Diumumkan di Seoul pada Senin (2/2/2026), Vision Pulse dirancang untuk memberikan peringatan dini kepada pengemudi ketika terdeteksi potensi risiko tabrakan, termasuk pada kondisi pandangan yang terhalang atau lingkungan perkotaan yang kompleks.
Teknologi Vision Pulse bekerja dengan memanfaatkan modul UWB yang dipasang pada kendaraan untuk memancarkan sinyal. Apabila kendaraan lain, sepeda, atau pejalan kaki di sekitar juga dilengkapi modul UWB—seperti yang terdapat pada ponsel pintar, perangkat wearable, atau alat pelacak tertentu—sistem akan menghitung waktu tempuh sinyal antarperangkat untuk menentukan posisi objek secara presisi.
Hyundai dan Kia mengeklaim teknologi ini memiliki tingkat akurasi tinggi, dengan selisih ketepatan posisi objek hanya hingga 10 sentimeter dalam radius 100 meter. Bahkan, sistem tetap mampu mendeteksi objek meski pandangan pengemudi terhalang benda lain.
Berbeda dengan teknologi deteksi blind spot konvensional yang mengandalkan perangkat tetap atau jaringan komunikasi dengan kecepatan terbatas, Vision Pulse menawarkan komunikasi yang cepat dan presisi. Teknologi ini bekerja pada bandwidth GHz, sehingga meminimalkan interferensi sinyal sekaligus memiliki kemampuan difraksi dan penetrasi yang baik.

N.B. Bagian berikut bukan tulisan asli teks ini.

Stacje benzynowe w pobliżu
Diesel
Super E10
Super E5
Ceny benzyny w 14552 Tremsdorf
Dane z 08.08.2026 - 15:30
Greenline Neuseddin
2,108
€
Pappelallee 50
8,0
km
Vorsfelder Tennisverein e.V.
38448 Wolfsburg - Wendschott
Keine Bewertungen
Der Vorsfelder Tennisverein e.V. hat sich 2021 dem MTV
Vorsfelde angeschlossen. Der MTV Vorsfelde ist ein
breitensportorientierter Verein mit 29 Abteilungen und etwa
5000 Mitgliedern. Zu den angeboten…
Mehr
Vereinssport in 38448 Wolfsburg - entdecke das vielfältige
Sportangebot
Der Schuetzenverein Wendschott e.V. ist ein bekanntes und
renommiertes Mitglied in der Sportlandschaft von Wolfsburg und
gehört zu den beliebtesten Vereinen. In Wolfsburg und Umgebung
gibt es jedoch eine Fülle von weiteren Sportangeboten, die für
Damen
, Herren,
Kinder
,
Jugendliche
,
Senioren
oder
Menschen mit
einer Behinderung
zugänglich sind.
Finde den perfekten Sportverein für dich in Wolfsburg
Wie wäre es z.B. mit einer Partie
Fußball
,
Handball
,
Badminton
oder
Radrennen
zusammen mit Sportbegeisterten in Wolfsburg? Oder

Vision Pulse juga diklaim mempertahankan akurasi deteksi lebih dari 99 persen, termasuk pada kondisi cuaca buruk maupun malam hari. Kecepatan komunikasi sistem ini berada di kisaran 1–5 milidetik, memungkinkan respons keselamatan secara langsung.
Keunggulan lain dari Vision Pulse adalah efisiensi biaya. Dengan memanfaatkan modul UWB yang telah terintegrasi di banyak kendaraan modern, teknologi ini berpotensi mengurangi ketergantungan pada sensor berbiaya tinggi seperti LiDAR dan radar, tanpa mengorbankan standar keselamatan.
Untuk meningkatkan kepraktisan di dunia nyata, Hyundai dan Kia mengembangkan algoritma prediktif yang mampu melacak berbagai objek bergerak, termasuk yang melaju dengan kecepatan tinggi di sekitar kendaraan. Hal ini memperluas potensi penerapan Vision Pulse pada sistem bantuan pengemudi tingkat lanjut.